#### Data in this exercise
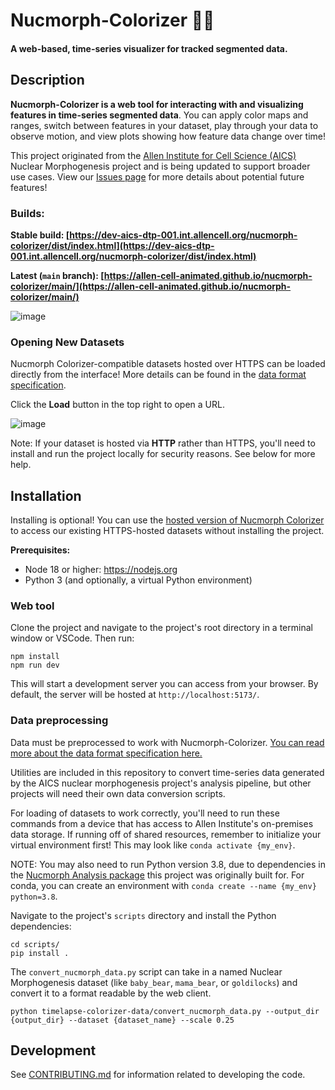# Nucmorph-Colorizer 🔬🎨

#### A web-based, time-series visualizer for tracked segmented data.

## Description

**Nucmorph-Colorizer is a web tool for interacting with and visualizing features in time-series segmented data**. You can apply color maps and ranges,
switch between features in your dataset, play through your data to observe motion, and view plots showing how feature data change over time!

This project originated from the [Allen Institute for Cell Science (AICS)](https://alleninstitute.org/division/cell-science/) Nuclear Morphogenesis
project and is being updated to support broader use cases. View our [Issues page](https://github.com/allen-cell-animated/nucmorph-colorizer/issues)
for more details about potential future features!

### Builds:

**Stable build: [https://dev-aics-dtp-001.int.allencell.org/nucmorph-colorizer/dist/index.html](https://dev-aics-dtp-001.int.allencell.org/nucmorph-colorizer/dist/index.html)**

**Latest (`main` branch): [https://allen-cell-animated.github.io/nucmorph-colorizer/main/](https://allen-cell-animated.github.io/nucmorph-colorizer/main/)**

![image](https://github.com/allen-cell-animated/nucmorph-colorizer/assets/30200665/81130299-7e75-4fc2-a344-19aba7aae8a5)

### Opening New Datasets

Nucmorph Colorizer-compatible datasets hosted over HTTPS can be loaded directly from the interface! More details can be found in the [data format specification](./documentation/DATA_FORMAT.md).

Click the **Load** button in the top right to open a URL.

![image](https://github.com/allen-cell-animated/nucmorph-colorizer/assets/30200665/e2631a78-b0d6-49fc-bb93-cefc94a91a53)

Note: If your dataset is hosted via **HTTP** rather than HTTPS, you'll need to install and run the project locally for security reasons. See below for more help.

## Installation

Installing is optional! You can use the [hosted version of Nucmorph Colorizer](https://dev-aics-dtp-001.int.allencell.org/nucmorph-colorizer/dist/index.html)
to access our existing HTTPS-hosted datasets without installing the project.

**Prerequisites:**
- Node 18 or higher: https://nodejs.org
- Python 3 (and optionally, a virtual Python environment)

### Web tool

Clone the project and navigate to the project's root directory in a terminal window or VSCode. Then run:

```
npm install
npm run dev
```

This will start a development server you can access from your browser. By default, the server will be hosted at `http://localhost:5173/`.

### Data preprocessing

Data must be preprocessed to work with Nucmorph-Colorizer. [You can read more about the data format specification here.](./documentation/DATA_FORMAT.md)

Utilities are included in this repository to convert time-series data generated by the AICS nuclear morphogenesis project's analysis pipeline, but other projects will need their own data conversion scripts.

For loading of datasets to work correctly, you'll need to run these commands from a device that has access to Allen Institute's on-premises data storage. If running off of shared resources, remember to initialize your virtual environment first! This may look like `conda activate {my_env}`.

NOTE: You may also need to run Python version 3.8, due to dependencies in the [Nucmorph Analysis package](https://github.com/aics-int/nuc-morph-analysis/blob/main/docs/INSTALL.md#basic-installation-instructions-with-conda-and-pip) this project was originally built for. For conda, you can create an environment with `conda create --name {my_env} python=3.8`.

Navigate to the project's `scripts` directory and install the Python dependencies:

```
cd scripts/
pip install .
```

The `convert_nucmorph_data.py` script can take in a named Nuclear Morphogenesis dataset (like `baby_bear`, `mama_bear`, or `goldilocks`) and convert it to a format readable
by the web client.

```
python timelapse-colorizer-data/convert_nucmorph_data.py --output_dir {output_dir} --dataset {dataset_name} --scale 0.25
```

## Development

See [CONTRIBUTING.md](CONTRIBUTING.md) for information related to developing the code.
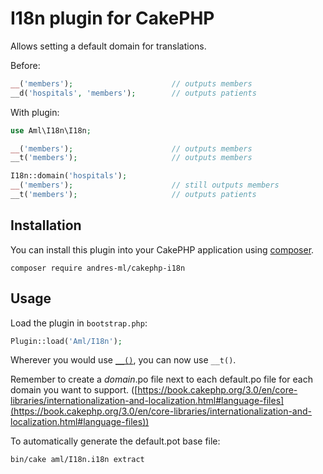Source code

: # I18n plugin for CakePHP

Allows setting a default domain for translations.

Before:
```php
__('members');                      // outputs members
__d('hospitals', 'members');        // outputs patients
```

With plugin:
```php
use Aml\I18n\I18n;

__('members');                      // outputs members
__t('members');                     // outputs members

I18n::domain('hospitals');
__('members');                      // still outputs members
__t('members');                     // outputs patients
```

## Installation

You can install this plugin into your CakePHP application using [composer](http://getcomposer.org).

```
composer require andres-ml/cakephp-i18n
```

## Usage

Load the plugin in `bootstrap.php`:
```php
Plugin::load('Aml/I18n');
```

Wherever you would use [`__()`](https://book.cakephp.org/3.0/en/core-libraries/global-constants-and-functions.html#__),
you can now use `__t()`.

Remember to create a _domain_.po file next to each default.po file for each domain you want to support. ([https://book.cakephp.org/3.0/en/core-libraries/internationalization-and-localization.html#language-files](https://book.cakephp.org/3.0/en/core-libraries/internationalization-and-localization.html#language-files))

To automatically generate the default.pot base file:
```
bin/cake aml/I18n.i18n extract
```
########
→ **Instructions for the task**: Please quote exactly the lines from the one containing "plugin for CakePHP" through the last line of the records above, both included, and nothing else.

→ **Task answer**:
: # I18n plugin for CakePHP

Allows setting a default domain for translations.

Before:
```php
__('members');                      // outputs members
__d('hospitals', 'members');        // outputs patients
```

With plugin:
```php
use Aml\I18n\I18n;

__('members');                      // outputs members
__t('members');                     // outputs members

I18n::domain('hospitals');
__('members');                      // still outputs members
__t('members');                     // outputs patients
```

## Installation

You can install this plugin into your CakePHP application using [composer](http://getcomposer.org).

```
composer require andres-ml/cakephp-i18n
```

## Usage

Load the plugin in `bootstrap.php`:
```php
Plugin::load('Aml/I18n');
```

Wherever you would use [`__()`](https://book.cakephp.org/3.0/en/core-libraries/global-constants-and-functions.html#__),
you can now use `__t()`.

Remember to create a _domain_.po file next to each default.po file for each domain you want to support. ([https://book.cakephp.org/3.0/en/core-libraries/internationalization-and-localization.html#language-files](https://book.cakephp.org/3.0/en/core-libraries/internationalization-and-localization.html#language-files))

To automatically generate the default.pot base file:
```
bin/cake aml/I18n.i18n extract
```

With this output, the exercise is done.